Typically, these characters launch a scam by telling lies deliberately—they know exactly what they’re doing. But, what if a con-artist character operated with a different perspective, spawned by a recent trend in politics? What if part of that character’s flaw was that when they scammed others, they sincerely viewed their lies as “alternate truths”? No lies were told, so there’s no need to apologize if caught, and no reason to feel guilt after the deed. Imagine the fun possibilities of making other characters, both allies and opponents, deal with this scam artist’s warped logic and unapologetic attitude. The scams might not change, but subsequent confrontations would.
For another example, consider the act of “mansplaining.” This term’s no longer new or topical; it was named a New York Times word-of-the-year way back in 2010. But it suggests what could be a fresh take on the flaw that drives a condescending, always-judgmental character—how about developing a female character who’s a “womansplainer”? Or an other-gender character who’s an othersplainer?

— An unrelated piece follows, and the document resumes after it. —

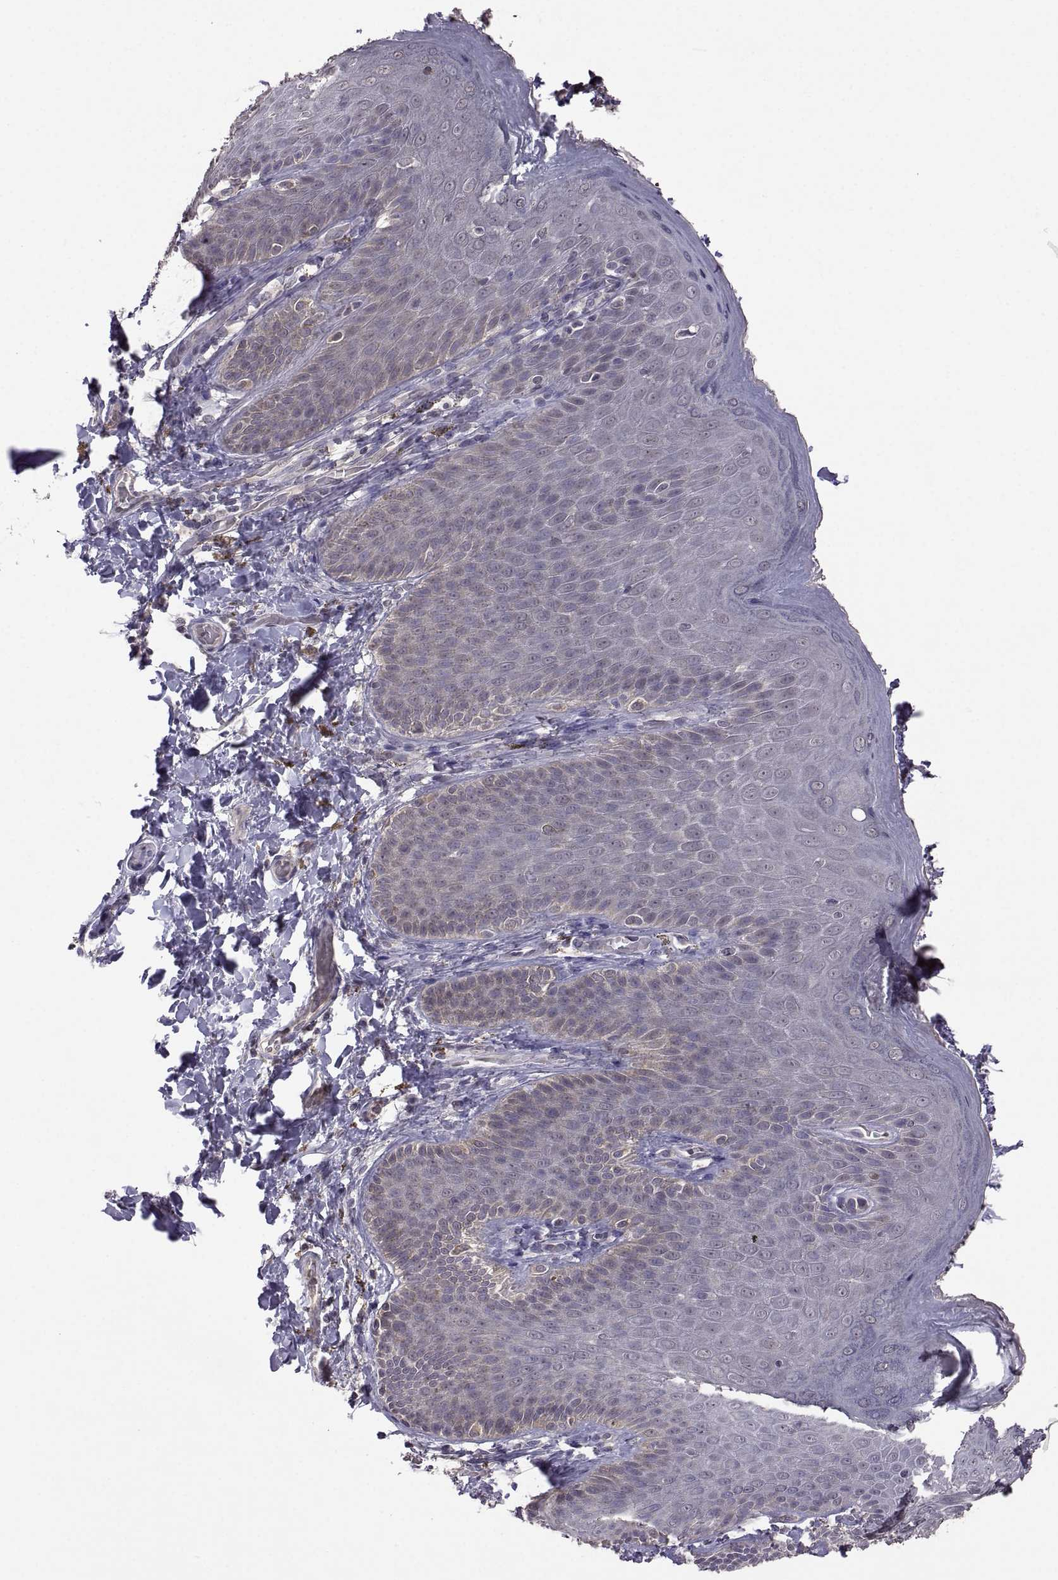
{"staining": {"intensity": "negative", "quantity": "none", "location": "none"}, "tissue": "skin", "cell_type": "Epidermal cells", "image_type": "normal", "snomed": [{"axis": "morphology", "description": "Normal tissue, NOS"}, {"axis": "topography", "description": "Anal"}], "caption": "Immunohistochemical staining of benign skin displays no significant expression in epidermal cells. (DAB (3,3'-diaminobenzidine) immunohistochemistry (IHC), high magnification).", "gene": "LAMA1", "patient": {"sex": "male", "age": 53}}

The modern equivalent—or opposite?—of a Michael Scott (The Office, 2005-) or a Ron Burgundy (Anchorman, 2004)? Same type of humor, from a fresh source.
WORTH A WRITER’S TIME?
This fine-tuning of character flaws, looking for a link to something topical, isn’t a big fix. And it isn’t needed for some characters and wouldn’t work for others. But, if a small tweak might suggest new story ideas or a fresh take on a character, isn’t that worth some thought?